What were some of the biggest challenges in utilising so many untrained actors from the travelling community?

‘First of all to cast travellers in the roles was a big risk and everyone wanted me to cast actors, but I just thought it had to be authentic. A lot of them couldn’t read and we had to put their dialogue on CDs for them to learn.’

Critics have noted the influence of elements of ‘The Godfather and ‘On the Waterfront’ in the film. What directors do you most admire in the film industry today?

‘I’d be a fan of Alan Clarke, Shane Meadows and Peter Mullan. Those guys in particular.’

In making ‘Between the Canals’, were there any lessons you took away that came in handy while making ‘King of the Travellers’?

‘I learned how to get the best performances from non-actors and how to handle stunts and make everyone work together, so they’re all heading towards one vision and not conflicting with each other.’

Was it difficult orchestrating the fight scenes or how did you manage those?

‘It was hard. We did a lot of rehearsals for the fight scenes, over eight weeks or so. I wanted it to be completely real so it was done in such a way that they’re almost actually punching each other. They’re not faking it with massive head movements, so in the film - even though they don’t look like they’re getting hit too hard, like you’d see in a Hollywood film - that’s actually because they’re getting hit. The lads had bruises and everything. They wanted it like that. They wanted it to look like a YouTube traveller bare-knuckle fight.’

What’s your opinion of other films that have depicted travellers on screen. Are there any you admire or things you wanted to avoid? ‘I felt that travellers never get portrayed realistically on film. Often when they cast travellers, it was only for one or two parts and it was a little bit stereotypical. But ‘Pavee Lackeen’ is a very good film and very realistic but has a documentary feel to it. I wanted to do something fictional and more dramatic.’

You famously read your Irish Film manifesto on the steps of the town hall at the Galway Film Fleadh last year. Is that something you’re still passionate about?

‘The manifesto was written to inspire people and bring recognition to the new wave of Irish filmmakers, which I feel is very important because a lot of people are not going to see Irish film enough.

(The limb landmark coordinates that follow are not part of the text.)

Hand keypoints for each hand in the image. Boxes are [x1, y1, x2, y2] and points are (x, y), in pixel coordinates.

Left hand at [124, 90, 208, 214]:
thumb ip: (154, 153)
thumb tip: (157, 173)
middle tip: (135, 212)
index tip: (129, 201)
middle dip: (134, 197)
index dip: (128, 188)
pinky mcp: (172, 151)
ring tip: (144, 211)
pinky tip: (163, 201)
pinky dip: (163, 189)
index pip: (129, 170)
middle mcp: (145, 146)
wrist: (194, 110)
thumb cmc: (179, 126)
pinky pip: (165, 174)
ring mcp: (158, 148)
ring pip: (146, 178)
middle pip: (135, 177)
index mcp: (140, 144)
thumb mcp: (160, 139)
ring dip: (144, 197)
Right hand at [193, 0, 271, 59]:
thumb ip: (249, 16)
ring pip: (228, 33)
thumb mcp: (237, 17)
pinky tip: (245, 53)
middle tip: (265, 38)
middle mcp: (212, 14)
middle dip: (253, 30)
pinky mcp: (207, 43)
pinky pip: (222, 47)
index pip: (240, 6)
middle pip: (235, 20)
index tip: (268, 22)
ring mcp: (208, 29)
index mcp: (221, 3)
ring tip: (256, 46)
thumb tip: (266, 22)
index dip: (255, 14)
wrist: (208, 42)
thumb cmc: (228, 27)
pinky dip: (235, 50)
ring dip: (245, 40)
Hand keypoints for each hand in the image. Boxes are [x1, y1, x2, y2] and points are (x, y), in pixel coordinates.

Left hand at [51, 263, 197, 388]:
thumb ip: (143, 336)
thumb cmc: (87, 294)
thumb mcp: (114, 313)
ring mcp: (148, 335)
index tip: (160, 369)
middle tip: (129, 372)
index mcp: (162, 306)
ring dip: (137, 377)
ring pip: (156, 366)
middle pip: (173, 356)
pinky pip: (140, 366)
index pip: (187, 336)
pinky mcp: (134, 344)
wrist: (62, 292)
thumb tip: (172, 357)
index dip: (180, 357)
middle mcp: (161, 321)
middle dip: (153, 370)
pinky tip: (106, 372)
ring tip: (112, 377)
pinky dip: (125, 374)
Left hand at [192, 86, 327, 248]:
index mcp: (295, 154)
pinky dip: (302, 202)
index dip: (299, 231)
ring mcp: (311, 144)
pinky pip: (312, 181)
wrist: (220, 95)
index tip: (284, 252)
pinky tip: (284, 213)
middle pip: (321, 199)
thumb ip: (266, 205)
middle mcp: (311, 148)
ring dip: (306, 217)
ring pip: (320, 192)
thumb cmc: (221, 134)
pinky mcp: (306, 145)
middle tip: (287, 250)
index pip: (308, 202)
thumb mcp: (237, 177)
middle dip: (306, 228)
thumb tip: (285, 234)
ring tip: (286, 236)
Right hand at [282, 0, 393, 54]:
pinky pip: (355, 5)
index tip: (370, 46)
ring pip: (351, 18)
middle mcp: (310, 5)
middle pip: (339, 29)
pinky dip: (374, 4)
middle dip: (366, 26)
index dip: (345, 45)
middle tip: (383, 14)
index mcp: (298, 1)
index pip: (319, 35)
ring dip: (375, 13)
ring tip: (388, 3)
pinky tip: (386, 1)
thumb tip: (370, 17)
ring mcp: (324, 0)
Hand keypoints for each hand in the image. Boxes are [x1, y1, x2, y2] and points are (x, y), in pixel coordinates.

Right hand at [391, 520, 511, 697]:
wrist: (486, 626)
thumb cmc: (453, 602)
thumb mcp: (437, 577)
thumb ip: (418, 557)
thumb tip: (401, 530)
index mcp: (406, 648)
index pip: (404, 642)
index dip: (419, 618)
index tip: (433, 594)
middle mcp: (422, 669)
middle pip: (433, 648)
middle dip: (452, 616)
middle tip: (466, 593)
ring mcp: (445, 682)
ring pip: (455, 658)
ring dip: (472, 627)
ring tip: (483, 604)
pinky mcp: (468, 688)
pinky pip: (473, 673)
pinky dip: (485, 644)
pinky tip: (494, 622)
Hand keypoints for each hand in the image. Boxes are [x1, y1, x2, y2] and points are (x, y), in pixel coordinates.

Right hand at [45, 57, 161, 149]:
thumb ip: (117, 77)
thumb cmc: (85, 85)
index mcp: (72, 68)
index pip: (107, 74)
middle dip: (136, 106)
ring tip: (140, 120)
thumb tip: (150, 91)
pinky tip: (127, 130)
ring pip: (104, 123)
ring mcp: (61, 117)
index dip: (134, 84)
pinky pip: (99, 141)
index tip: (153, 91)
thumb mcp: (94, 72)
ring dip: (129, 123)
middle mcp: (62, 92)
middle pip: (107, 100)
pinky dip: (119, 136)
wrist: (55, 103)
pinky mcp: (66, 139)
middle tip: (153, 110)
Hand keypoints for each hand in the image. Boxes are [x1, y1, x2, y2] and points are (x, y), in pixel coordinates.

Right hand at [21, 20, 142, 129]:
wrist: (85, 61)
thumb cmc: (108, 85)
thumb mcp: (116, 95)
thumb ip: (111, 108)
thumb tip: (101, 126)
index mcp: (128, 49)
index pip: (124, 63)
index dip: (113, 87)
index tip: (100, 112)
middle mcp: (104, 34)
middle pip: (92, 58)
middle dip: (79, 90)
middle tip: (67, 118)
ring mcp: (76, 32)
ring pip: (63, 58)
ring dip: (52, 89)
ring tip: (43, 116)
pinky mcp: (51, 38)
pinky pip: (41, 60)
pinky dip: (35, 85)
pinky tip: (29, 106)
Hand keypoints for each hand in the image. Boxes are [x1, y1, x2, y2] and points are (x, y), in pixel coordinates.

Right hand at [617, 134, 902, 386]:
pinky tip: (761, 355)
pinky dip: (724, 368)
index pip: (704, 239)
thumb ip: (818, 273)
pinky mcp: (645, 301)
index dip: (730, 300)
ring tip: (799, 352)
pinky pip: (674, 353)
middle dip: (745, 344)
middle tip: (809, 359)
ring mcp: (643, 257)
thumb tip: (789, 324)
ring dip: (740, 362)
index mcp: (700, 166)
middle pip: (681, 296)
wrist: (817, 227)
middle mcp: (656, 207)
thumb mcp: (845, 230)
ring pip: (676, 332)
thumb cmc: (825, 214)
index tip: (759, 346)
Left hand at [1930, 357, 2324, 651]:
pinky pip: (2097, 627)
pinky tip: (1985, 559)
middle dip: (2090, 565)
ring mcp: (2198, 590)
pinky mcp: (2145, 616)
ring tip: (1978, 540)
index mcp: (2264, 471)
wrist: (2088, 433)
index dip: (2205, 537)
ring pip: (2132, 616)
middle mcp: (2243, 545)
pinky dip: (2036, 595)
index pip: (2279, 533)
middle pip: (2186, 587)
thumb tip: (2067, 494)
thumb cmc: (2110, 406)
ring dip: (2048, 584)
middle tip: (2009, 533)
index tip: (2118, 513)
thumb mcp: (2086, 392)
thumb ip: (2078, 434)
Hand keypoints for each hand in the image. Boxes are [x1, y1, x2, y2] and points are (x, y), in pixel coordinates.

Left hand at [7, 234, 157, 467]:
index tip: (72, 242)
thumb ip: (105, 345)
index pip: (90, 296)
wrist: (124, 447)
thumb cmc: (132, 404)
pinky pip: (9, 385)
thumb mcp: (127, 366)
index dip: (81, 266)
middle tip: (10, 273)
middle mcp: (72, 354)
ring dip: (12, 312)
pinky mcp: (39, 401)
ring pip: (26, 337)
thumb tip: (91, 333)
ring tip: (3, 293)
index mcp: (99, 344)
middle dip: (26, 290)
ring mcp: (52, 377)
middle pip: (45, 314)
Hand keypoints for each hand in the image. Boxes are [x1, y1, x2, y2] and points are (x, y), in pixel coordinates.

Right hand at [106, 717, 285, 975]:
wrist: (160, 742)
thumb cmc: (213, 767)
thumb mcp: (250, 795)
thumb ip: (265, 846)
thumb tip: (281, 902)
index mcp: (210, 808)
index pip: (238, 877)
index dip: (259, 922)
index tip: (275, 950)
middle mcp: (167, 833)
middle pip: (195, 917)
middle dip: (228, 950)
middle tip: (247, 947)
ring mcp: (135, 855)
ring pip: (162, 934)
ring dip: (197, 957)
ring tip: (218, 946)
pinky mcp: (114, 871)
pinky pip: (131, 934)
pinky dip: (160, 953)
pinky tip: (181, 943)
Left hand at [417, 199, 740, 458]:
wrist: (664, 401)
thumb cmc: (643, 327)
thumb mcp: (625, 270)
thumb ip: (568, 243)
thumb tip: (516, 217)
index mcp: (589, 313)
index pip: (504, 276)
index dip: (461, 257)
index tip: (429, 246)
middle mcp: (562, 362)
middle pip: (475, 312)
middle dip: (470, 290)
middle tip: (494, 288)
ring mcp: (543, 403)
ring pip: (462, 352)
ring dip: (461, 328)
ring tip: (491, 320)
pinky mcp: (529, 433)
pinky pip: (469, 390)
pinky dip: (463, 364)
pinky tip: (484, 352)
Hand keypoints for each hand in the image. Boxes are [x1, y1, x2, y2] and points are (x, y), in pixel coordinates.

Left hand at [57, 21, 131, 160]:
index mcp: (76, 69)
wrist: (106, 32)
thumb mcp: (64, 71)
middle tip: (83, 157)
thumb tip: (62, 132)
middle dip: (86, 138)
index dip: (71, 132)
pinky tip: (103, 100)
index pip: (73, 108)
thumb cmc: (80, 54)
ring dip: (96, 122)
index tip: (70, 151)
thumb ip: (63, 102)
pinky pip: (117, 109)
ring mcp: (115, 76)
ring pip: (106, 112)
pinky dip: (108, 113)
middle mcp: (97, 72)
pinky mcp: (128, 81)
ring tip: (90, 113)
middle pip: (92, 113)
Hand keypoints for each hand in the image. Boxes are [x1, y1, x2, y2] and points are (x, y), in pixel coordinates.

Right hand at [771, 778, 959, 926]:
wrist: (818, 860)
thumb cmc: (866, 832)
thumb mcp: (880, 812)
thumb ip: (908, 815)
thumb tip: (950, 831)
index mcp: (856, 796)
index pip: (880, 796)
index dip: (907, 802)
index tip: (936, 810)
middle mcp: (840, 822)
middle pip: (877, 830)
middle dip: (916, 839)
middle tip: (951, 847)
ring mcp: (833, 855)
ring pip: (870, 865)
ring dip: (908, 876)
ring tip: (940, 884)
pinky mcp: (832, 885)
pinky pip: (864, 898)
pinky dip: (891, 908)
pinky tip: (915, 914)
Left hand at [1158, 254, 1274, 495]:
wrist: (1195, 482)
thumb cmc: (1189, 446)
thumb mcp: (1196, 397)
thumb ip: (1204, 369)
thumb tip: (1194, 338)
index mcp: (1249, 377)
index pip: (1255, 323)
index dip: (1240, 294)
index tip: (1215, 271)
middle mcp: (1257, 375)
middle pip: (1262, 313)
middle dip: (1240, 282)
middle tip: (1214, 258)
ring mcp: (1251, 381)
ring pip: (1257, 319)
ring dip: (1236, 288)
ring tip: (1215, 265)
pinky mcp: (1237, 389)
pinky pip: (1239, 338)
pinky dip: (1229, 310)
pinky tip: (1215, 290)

It was intended to get people more aware of what’s going on in the film industry and to start a debate.’

‘How do you feel about the critical response that ‘King of the Travellers’ has received so far at home and abroad?

‘I’m very happy with the Irish reviews, and Variety, Total Film and Sight & Sound gave us very solid reviews. I’m very excited about it coming out in the cinema in Ireland. It’s been a long time coming as I’ve been working on it for over two years and can’t wait for Irish audiences to finally get to see it. I think it will give people something they have never seen before. Recent depictions of travellers in ‘My Big fat Gypsy Wedding’ were very sensationalist, but ‘King of the Travellers’ shows all aspects of traveller culture, from sulky racing to bare-knuckle boxing. But it’s also a story about revenge and love, and I think people will enjoy it.’

Your next feature ‘Stalker’ will be out later this year. Are there any other projects you’re working on at the moment that you can share with us?

‘I am finishing my new script called ‘Circus Town’ and hope to get that made soon. It’s a superhero film about a character that gets back from the army and has to retake his town from a circus that has taken control of it.’

Mark O’Connor’s ‘Stalker’ – about a homeless man who has to rescue his friend from drug dealers - will be released in cinemas later this year.

'King of the Travellers' will be screening in the Light House cinema and IFI- which is hosting a Q&A with Mr O’Connor and cast members following a preview screening of ‘King of the Travellers’ on April 18th at 6:30pm.